(Records from a dataset)
○ ○ ○ ○

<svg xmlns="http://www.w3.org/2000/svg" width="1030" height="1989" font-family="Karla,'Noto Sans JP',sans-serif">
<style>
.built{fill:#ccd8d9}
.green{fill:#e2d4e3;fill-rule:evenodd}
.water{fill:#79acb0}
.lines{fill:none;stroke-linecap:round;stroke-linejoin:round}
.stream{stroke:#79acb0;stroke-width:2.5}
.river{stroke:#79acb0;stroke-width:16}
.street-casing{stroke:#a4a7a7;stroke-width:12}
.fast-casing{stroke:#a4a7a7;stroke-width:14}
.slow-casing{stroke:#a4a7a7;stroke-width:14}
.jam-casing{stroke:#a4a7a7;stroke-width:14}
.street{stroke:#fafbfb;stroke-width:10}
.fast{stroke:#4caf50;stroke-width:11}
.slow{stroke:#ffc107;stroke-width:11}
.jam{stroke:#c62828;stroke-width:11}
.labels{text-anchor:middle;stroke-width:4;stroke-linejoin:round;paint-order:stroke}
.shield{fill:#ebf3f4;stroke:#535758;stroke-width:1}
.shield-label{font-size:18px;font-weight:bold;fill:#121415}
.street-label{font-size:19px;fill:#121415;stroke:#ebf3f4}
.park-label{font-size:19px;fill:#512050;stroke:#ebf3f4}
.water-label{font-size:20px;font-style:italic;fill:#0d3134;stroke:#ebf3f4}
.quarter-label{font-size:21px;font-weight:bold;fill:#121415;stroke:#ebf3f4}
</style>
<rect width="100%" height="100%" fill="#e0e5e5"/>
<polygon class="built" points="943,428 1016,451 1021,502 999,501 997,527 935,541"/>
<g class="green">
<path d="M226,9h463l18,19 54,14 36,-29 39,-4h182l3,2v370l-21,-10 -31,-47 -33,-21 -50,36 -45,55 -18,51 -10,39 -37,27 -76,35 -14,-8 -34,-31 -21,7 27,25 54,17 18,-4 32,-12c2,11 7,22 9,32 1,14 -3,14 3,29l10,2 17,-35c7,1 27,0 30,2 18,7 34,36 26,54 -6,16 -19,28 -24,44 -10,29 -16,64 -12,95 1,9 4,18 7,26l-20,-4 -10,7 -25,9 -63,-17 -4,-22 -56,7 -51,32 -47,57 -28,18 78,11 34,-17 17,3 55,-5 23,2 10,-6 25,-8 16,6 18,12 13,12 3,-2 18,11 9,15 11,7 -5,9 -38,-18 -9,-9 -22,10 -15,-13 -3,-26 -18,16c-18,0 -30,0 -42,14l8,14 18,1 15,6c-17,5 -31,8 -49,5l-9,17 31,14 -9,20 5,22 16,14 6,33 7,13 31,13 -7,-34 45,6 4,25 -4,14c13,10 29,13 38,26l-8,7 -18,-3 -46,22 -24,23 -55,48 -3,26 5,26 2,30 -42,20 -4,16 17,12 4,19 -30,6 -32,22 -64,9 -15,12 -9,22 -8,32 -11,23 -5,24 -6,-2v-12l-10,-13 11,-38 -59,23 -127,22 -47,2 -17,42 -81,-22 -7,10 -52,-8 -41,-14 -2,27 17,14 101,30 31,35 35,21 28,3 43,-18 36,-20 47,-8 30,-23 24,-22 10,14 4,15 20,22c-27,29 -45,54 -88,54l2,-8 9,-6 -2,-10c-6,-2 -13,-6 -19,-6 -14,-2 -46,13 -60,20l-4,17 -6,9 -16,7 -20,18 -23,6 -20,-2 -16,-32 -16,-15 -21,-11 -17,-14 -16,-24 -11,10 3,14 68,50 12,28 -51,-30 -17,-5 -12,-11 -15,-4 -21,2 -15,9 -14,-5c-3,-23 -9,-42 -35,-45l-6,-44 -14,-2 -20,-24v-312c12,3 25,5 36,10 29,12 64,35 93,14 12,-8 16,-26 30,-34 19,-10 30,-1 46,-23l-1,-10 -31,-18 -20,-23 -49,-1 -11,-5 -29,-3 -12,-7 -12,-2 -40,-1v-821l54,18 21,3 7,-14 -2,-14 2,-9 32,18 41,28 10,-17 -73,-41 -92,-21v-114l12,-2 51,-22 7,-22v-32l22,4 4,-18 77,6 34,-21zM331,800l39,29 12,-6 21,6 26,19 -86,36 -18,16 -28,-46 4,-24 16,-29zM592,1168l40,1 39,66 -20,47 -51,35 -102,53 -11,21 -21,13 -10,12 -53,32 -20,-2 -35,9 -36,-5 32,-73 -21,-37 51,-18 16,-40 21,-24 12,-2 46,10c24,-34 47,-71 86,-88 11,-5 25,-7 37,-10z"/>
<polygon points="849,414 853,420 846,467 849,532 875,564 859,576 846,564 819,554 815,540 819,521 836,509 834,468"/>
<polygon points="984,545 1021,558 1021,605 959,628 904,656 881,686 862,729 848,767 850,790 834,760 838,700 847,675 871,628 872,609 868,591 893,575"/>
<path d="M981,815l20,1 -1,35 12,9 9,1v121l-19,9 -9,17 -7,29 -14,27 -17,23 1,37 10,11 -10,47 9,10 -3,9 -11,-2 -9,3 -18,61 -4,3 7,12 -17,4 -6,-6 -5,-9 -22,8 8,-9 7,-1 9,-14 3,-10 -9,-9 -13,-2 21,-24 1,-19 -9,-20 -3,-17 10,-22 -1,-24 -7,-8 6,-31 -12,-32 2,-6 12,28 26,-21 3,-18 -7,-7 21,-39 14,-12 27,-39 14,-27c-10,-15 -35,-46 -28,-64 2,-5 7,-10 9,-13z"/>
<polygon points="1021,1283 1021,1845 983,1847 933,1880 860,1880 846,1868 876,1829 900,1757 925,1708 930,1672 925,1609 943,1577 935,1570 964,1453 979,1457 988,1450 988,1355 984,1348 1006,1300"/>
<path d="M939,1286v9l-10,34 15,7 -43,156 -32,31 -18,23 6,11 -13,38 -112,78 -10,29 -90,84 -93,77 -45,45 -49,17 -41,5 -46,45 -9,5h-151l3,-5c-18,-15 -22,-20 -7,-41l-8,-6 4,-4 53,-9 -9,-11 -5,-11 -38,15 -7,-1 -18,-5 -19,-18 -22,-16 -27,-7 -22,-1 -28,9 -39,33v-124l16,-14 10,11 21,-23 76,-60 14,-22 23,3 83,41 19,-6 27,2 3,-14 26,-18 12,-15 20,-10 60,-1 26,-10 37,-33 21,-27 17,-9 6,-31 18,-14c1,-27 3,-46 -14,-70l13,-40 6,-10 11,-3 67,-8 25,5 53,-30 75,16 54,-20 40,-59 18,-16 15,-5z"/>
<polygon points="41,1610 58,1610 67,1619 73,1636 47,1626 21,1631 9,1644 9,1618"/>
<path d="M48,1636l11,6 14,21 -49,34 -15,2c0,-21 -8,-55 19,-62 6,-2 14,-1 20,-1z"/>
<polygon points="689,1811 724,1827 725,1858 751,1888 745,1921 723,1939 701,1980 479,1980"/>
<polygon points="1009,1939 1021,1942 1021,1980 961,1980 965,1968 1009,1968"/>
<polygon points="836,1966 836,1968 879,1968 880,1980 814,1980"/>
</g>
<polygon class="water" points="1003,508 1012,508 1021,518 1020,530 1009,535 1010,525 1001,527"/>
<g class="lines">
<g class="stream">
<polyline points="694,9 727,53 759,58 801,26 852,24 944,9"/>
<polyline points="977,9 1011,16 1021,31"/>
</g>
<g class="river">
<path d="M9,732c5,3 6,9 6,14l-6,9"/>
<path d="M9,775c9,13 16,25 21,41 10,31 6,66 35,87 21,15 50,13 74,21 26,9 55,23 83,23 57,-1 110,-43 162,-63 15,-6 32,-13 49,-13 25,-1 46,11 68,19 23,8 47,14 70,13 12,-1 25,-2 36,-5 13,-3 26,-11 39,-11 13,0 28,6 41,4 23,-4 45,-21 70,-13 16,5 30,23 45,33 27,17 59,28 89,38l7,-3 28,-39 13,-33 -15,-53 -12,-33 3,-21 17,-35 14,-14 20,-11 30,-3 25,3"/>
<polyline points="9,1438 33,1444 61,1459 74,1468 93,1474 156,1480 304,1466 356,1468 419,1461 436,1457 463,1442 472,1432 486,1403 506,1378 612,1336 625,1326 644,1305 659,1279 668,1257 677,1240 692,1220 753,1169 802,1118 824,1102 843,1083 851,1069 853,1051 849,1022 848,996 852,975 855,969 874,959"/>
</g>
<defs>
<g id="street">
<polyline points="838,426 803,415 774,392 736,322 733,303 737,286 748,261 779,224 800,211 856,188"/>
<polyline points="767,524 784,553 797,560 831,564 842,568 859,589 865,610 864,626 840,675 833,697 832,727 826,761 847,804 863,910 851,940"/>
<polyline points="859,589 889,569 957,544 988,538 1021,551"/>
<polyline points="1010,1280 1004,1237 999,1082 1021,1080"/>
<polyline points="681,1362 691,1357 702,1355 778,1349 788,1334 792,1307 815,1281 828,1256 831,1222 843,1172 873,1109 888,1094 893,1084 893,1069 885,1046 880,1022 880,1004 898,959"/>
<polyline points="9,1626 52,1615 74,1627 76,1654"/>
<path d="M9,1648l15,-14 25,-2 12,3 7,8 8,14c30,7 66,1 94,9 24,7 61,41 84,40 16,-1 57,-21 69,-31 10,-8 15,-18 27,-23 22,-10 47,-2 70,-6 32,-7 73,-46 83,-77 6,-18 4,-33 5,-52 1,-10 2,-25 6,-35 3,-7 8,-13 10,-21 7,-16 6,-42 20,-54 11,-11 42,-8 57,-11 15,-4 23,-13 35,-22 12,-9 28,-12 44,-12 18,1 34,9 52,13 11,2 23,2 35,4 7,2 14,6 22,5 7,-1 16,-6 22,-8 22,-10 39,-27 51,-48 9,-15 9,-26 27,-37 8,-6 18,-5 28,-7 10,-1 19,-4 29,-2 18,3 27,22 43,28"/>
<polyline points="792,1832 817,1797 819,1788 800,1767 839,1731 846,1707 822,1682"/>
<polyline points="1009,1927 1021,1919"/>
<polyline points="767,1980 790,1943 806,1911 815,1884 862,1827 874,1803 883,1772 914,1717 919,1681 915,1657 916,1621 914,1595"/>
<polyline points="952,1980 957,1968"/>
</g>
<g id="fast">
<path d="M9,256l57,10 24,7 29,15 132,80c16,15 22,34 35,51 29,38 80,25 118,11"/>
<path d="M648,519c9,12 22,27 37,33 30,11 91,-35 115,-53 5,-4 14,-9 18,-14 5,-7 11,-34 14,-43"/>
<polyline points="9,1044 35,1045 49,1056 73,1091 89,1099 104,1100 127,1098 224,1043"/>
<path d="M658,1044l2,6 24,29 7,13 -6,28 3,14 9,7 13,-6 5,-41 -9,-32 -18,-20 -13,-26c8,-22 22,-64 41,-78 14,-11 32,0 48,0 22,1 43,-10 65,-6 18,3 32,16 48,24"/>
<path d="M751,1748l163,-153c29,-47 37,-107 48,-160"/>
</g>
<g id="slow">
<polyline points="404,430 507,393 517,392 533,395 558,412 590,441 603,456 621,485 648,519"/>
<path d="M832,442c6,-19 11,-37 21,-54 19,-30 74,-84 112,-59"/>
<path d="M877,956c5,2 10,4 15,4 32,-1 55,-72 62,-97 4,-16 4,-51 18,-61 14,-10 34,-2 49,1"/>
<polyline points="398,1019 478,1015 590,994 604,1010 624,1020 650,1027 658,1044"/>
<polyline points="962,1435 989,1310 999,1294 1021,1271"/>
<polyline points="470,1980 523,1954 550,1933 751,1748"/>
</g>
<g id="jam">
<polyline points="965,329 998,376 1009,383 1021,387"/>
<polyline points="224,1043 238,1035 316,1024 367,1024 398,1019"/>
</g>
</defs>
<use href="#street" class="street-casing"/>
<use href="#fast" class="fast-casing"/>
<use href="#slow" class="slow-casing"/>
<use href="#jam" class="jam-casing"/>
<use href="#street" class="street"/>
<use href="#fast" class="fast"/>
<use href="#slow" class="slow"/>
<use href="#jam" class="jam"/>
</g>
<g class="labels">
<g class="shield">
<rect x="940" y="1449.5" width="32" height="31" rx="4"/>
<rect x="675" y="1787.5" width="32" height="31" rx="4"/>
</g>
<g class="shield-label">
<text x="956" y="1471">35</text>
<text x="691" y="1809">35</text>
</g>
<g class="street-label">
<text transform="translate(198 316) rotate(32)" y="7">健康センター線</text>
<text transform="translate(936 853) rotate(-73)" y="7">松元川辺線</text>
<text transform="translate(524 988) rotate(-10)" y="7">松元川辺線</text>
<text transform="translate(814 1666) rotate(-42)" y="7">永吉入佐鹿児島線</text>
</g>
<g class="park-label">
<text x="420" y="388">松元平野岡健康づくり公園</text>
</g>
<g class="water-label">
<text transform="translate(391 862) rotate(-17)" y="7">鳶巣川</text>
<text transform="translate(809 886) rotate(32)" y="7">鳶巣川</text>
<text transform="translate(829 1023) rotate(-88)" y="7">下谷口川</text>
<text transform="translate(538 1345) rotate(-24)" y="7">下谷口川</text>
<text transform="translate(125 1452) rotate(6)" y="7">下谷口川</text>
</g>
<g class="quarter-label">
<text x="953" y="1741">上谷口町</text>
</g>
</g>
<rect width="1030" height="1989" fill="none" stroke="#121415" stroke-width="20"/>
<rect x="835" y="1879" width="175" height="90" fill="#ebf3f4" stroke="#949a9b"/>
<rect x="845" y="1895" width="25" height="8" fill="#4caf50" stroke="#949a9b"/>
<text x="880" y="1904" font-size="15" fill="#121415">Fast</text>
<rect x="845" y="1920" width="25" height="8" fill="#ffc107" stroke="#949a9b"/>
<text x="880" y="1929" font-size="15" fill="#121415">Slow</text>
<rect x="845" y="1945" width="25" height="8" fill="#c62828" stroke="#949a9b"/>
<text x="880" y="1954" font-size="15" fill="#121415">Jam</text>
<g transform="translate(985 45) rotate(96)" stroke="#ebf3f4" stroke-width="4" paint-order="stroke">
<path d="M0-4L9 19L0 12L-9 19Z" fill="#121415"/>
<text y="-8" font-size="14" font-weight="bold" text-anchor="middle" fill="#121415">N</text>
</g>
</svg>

○ ○ ○ ○

* [Task item]
If a line in the data above holds the string "casing", report that line.

* [Solved problem]
.street-casing{stroke:#a4a7a7;stroke-width:12}
.fast-casing{stroke:#a4a7a7;stroke-width:14}
.slow-casing{stroke:#a4a7a7;stroke-width:14}
.jam-casing{stroke:#a4a7a7;stroke-width:14}
<use href="#street" class="street-casing"/>
<use href="#fast" class="fast-casing"/>
<use href="#slow" class="slow-casing"/>
<use href="#jam" class="jam-casing"/>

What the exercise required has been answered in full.